Après quelques décharges et l’injection de médicaments dans le muscle cardiaque, le miracle se produit : le cœur redémarre.

Ce jour-là, le Dr Claude Beck vient de ressusciter un cœur humain.

Dr William Bennett Kouwenhoven – Le choc à travers la peau

Cette prouesse demeure toutefois limitée : elle exige d’ouvrir la poitrine.
Un ingénieur-électricien devenu médecin, le Dr William Bennett Kouwenhoven, s’interroge :

Peut-on défibriller le cœur sans chirurgie?

Entre 1938 et 1954, il met au point le premier défibrillateur externe, capable d’administrer un choc à travers la peau, directement sur la poitrine.

Ses recherches lui font aussi remarquer qu’un choc électrique appliqué à un chien provoque une pulsation palpable à la patte.

De cette observation naît une idée révolutionnaire : la compression thoracique.
Kouwenhoven vulgarise cette approche et jette les bases de la réanimation cardiorespiratoire moderne (RCR).

En 1957, son assistant, le Dr Friesinger, teste pour la première fois le défibrillateur externe sur un patient qui s’effondre pendant un examen de routine.
Un jeune médecin effectue les compressions thoraciques, tandis que l’équipe prépare le choc.
Au deuxième choc, le patient reprend conscience.
La première réanimation « conventionnelle » vient d’avoir lieu.

Ces travaux démontrent qu’une combinaison de compressions sternales et de respiration artificielle peut maintenir la vie jusqu’à la défibrillation, ouvrant la voie à la réanimation hors bloc opératoire.

Dr Michel Mirowski – Le défibrillateur implantable

De l’application du choc sur le cœur ouvert à celle sur la peau, un immense pas venait d’être franchi.
Mais certains patients restent à haut risque d’arythmie mortelle : chez eux, chaque minute compte.

Le Dr Michel Mirowski imagine alors un dispositif capable de surveiller le rythme cardiaque en continu et de déclencher un choc électrique automatiquement dès la détection d’une fibrillation.

En 1970, il conçoit le premier prototype de défibrillateur implantable.
Après dix années de perfectionnement, la première implantation humaine a lieu chez une femme de 57 ans menacée d’arythmie fatale.
L’ère des défibrillateurs internes venait de commencer.
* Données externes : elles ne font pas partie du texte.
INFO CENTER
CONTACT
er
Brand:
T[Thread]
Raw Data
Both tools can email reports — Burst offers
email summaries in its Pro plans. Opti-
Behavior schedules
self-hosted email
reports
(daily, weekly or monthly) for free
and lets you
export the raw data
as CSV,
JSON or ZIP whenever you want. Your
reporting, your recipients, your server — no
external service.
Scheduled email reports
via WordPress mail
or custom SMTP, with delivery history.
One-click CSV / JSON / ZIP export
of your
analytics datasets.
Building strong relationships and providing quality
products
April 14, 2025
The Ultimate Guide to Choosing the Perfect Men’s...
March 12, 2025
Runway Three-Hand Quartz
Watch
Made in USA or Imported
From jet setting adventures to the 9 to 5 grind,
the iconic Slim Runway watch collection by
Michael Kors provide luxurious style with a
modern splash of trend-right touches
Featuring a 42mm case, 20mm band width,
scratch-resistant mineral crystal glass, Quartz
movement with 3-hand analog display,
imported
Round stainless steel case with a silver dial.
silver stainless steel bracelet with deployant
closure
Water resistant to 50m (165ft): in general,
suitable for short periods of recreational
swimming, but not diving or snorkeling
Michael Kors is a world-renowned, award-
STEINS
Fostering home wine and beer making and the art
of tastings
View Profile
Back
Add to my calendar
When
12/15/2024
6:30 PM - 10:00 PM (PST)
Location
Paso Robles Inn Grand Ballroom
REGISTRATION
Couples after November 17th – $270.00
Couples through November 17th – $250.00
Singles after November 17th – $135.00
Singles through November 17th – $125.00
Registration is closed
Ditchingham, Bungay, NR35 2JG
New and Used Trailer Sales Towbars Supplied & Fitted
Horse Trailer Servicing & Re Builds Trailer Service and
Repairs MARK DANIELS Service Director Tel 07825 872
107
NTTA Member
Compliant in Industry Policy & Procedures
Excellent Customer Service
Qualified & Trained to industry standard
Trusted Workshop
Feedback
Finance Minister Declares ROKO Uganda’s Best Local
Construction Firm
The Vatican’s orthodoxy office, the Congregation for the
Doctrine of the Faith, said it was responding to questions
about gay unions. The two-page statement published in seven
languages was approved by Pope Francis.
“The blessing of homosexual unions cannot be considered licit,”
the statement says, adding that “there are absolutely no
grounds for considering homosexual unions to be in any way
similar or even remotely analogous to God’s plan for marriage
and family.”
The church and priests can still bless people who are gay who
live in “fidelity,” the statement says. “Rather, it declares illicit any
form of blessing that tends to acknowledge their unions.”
Paul Zoll – Le choc devient portatif

En parallèle, le Dr Paul Zoll, déjà pionnier du pacemaker externe, s’intéresse lui aussi à la défibrillation.

Il fonde en 1980 la société Zoll Medical, qui deviendra chef de file mondial dans la conception de défibrillateurs externes automatisés (DEA).

Grâce à ces appareils portatifs simples d’utilisation, des milliers de vies sont désormais sauvées chaque année par des témoins, avant même l’arrivée des secours.

Conclusion

De la chirurgie à thorax ouvert de Beck aux appareils portatifs de Zoll, l’histoire du défibrillateur est celle d’une lutte acharnée contre la mort subite.

En moins d’un demi-siècle, la science est passée du désespoir à l’espoir, offrant à l’humanité une avancée véritablement électrisante.